### Exercise
Render every line of the listing below as a numbered list, omitting blank lines and leaving out the pictures.

### Given information
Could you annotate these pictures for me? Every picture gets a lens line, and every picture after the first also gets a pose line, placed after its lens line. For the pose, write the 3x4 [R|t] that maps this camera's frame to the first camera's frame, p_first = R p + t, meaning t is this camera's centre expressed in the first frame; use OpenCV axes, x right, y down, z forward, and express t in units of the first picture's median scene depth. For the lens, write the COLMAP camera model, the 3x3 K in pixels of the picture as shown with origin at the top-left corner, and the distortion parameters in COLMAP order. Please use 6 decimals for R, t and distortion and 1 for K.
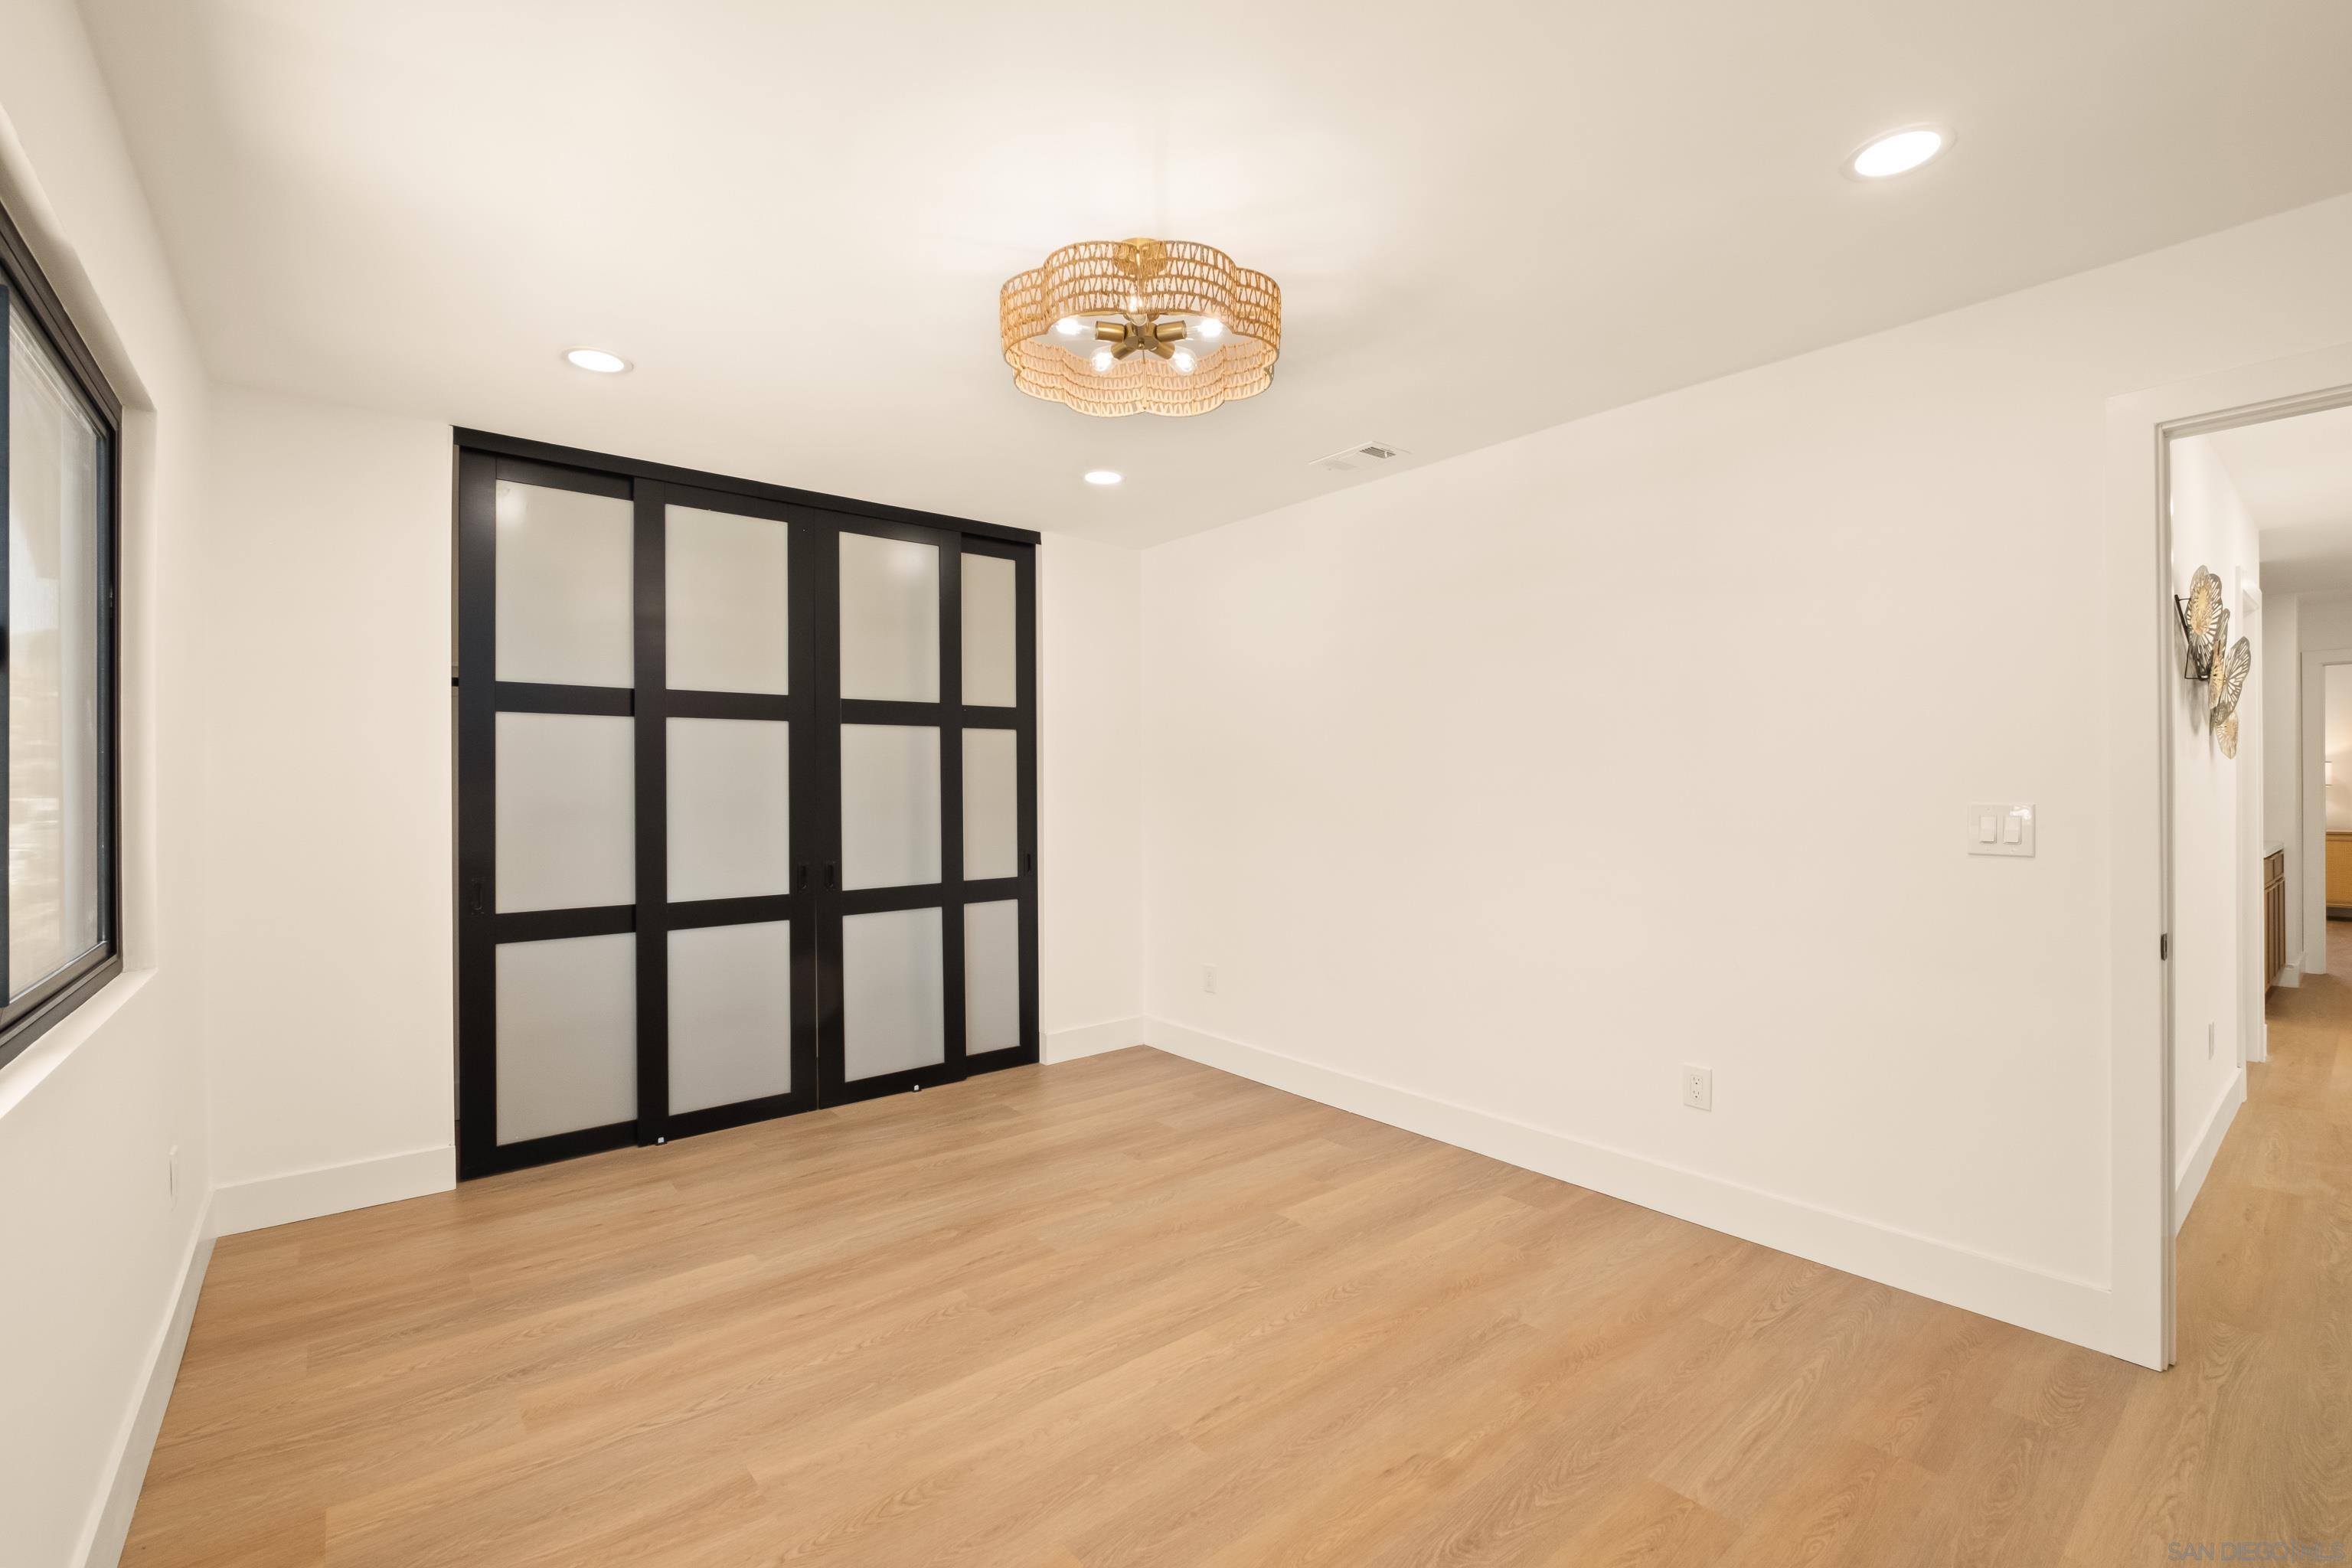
lens RADIAL K [[1031.5, 0, 1169.7], [0, 1031.5, 781.5], [0, 0, 1]] dist [-0.008595, 0.000337]
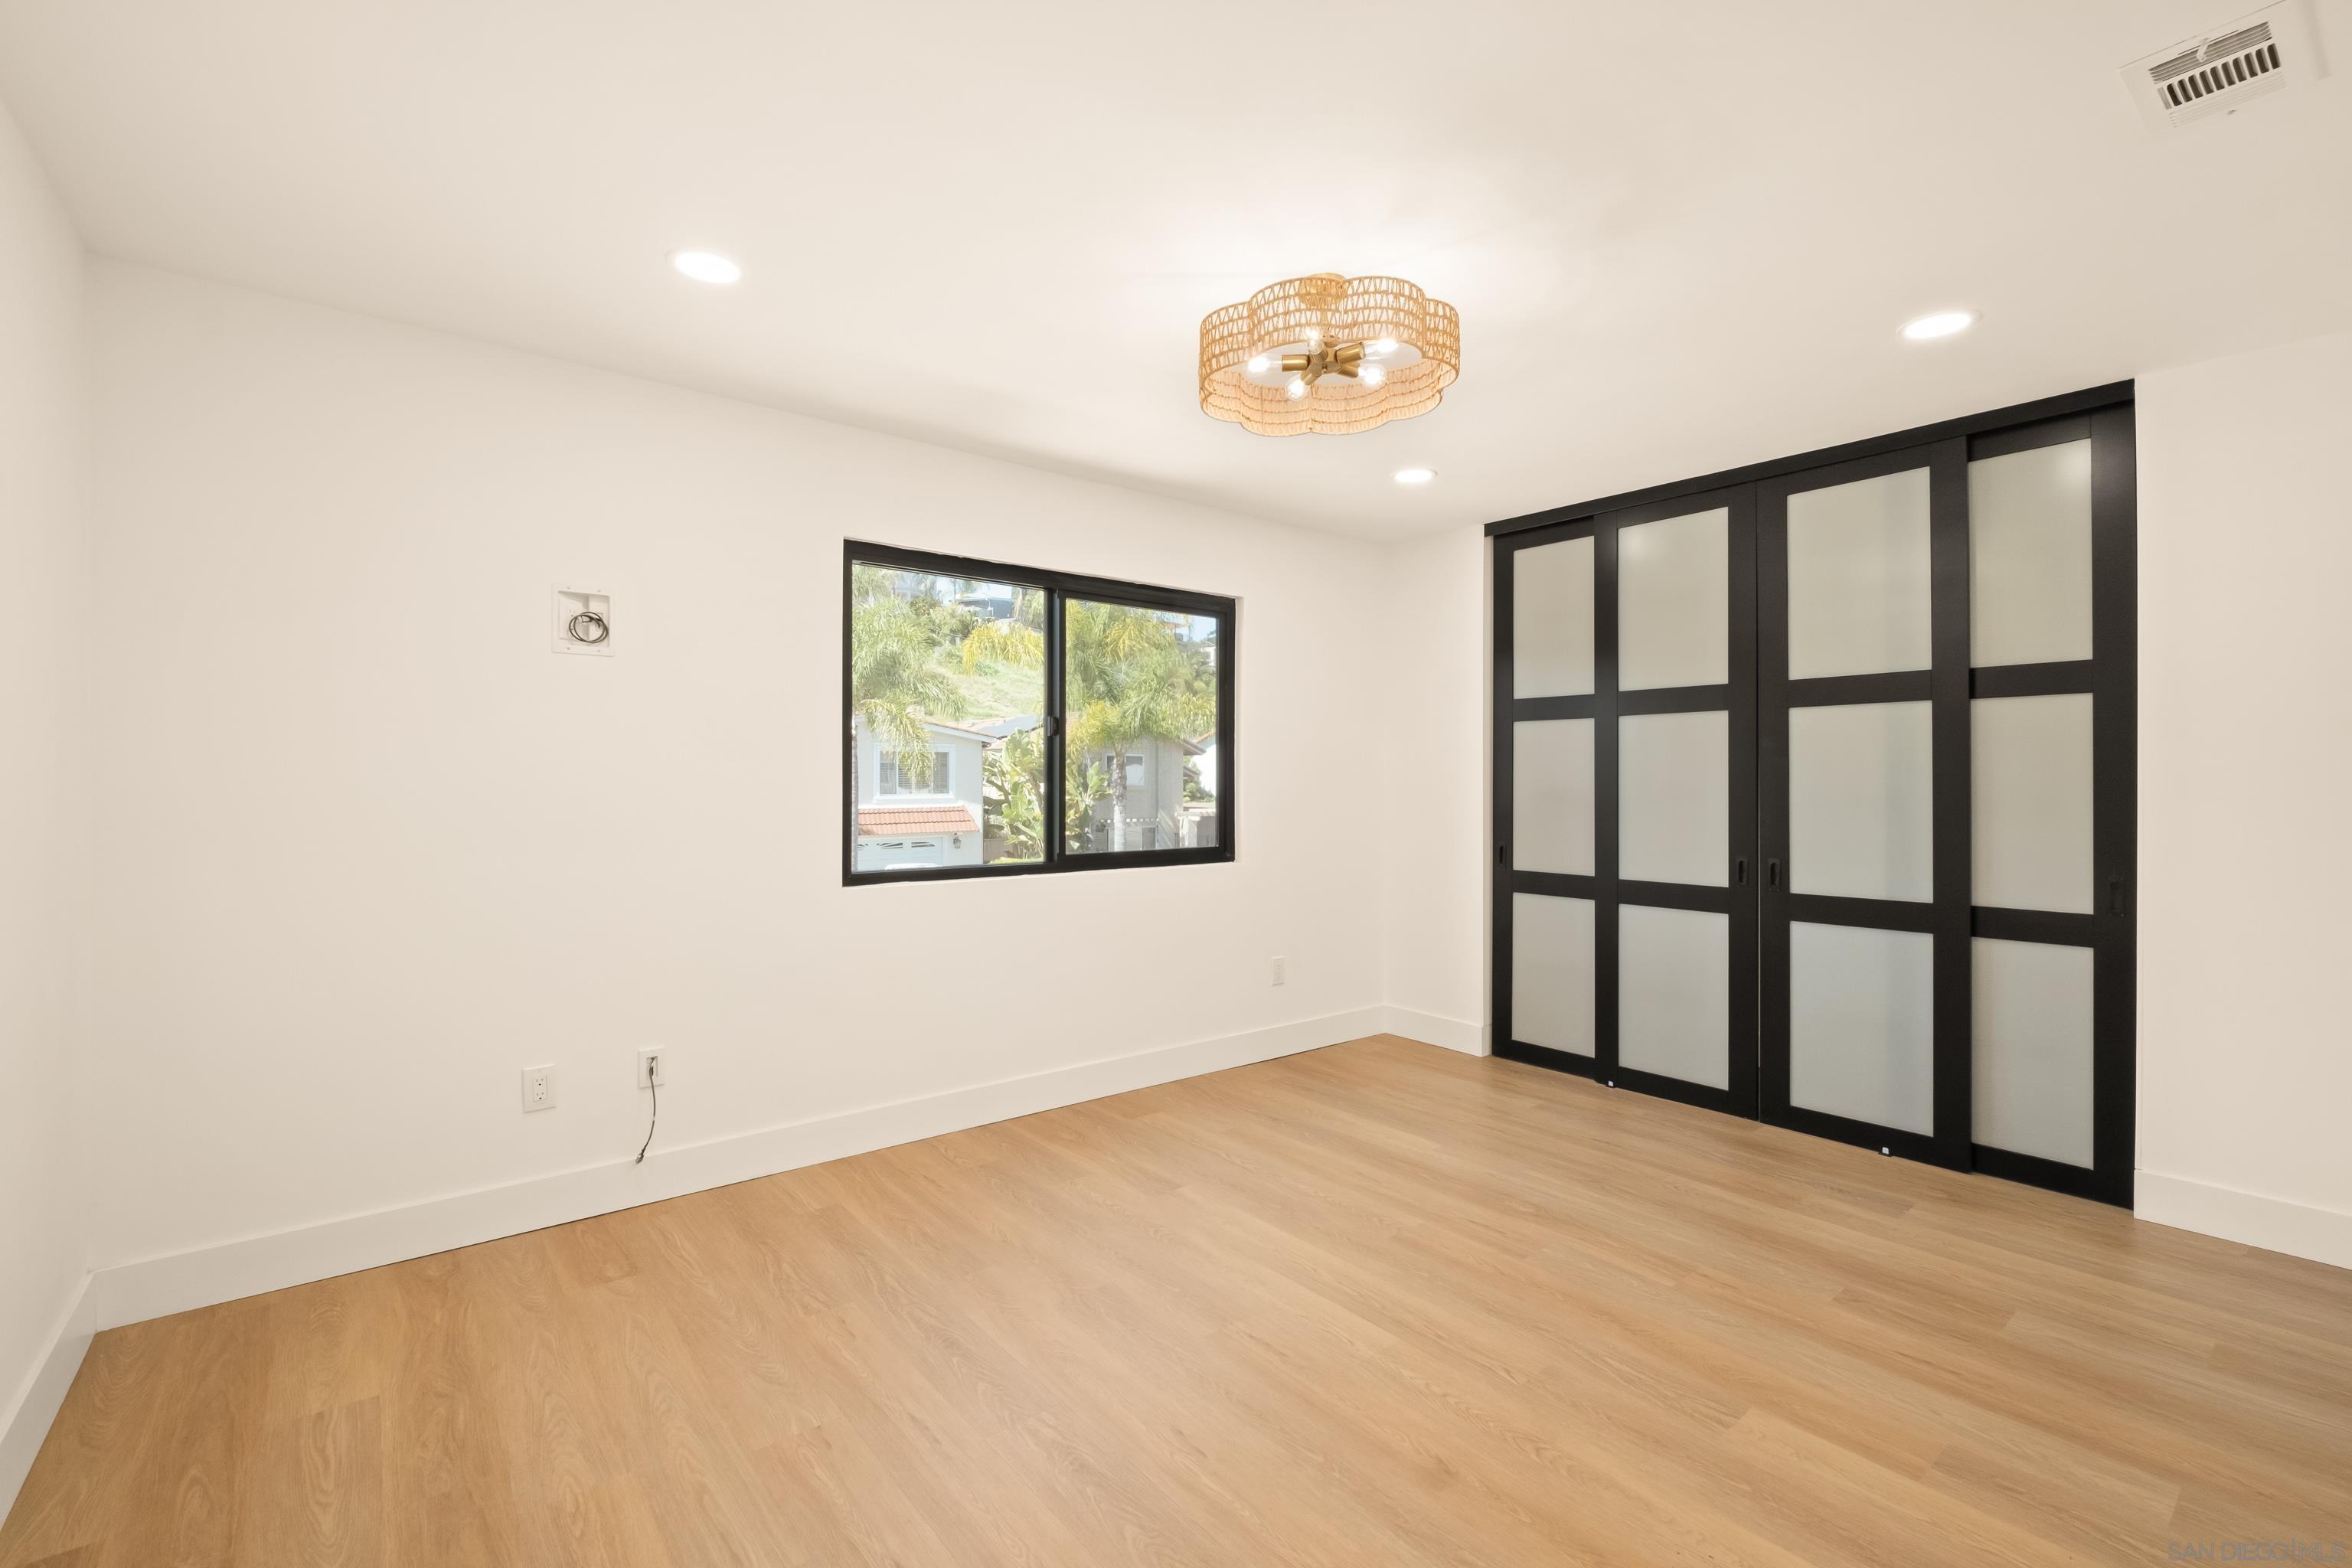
lens RADIAL K [[1031.5, 0, 1187.9], [0, 1031.5, 790.9], [0, 0, 1]] dist [-0.008595, 0.000337]
pose [[-0.021477, 0.014889, -0.999658, 0.672153], [0.001384, 0.999889, 0.014863, 0.002507], [0.999768, -0.001064, -0.021495, 0.556784]]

### Written solution
1. Could you annotate these pictures for me? Every picture gets a lens line, and every picture after the first also gets a pose line, placed after its lens line. For the pose, write the 3x4 [R|t] that maps this camera's frame to the first camera's frame, p_first = R p + t, meaning t is this camera's centre expressed in the first frame; use OpenCV axes, x right, y down, z forward, and express t in units of the first picture's median scene depth. For the lens, write the COLMAP camera model, the 3x3 K in pixels of the picture as shown with origin at the top-left corner, and the distortion parameters in COLMAP order. Please use 6 decimals for R, t and distortion and 1 for K.
2. lens RADIAL K [[1031.5, 0, 1169.7], [0, 1031.5, 781.5], [0, 0, 1]] dist [-0.008595, 0.000337]
3. lens RADIAL K [[1031.5, 0, 1187.9], [0, 1031.5, 790.9], [0, 0, 1]] dist [-0.008595, 0.000337]
4. pose [[-0.021477, 0.014889, -0.999658, 0.672153], [0.001384, 0.999889, 0.014863, 0.002507], [0.999768, -0.001064, -0.021495, 0.556784]]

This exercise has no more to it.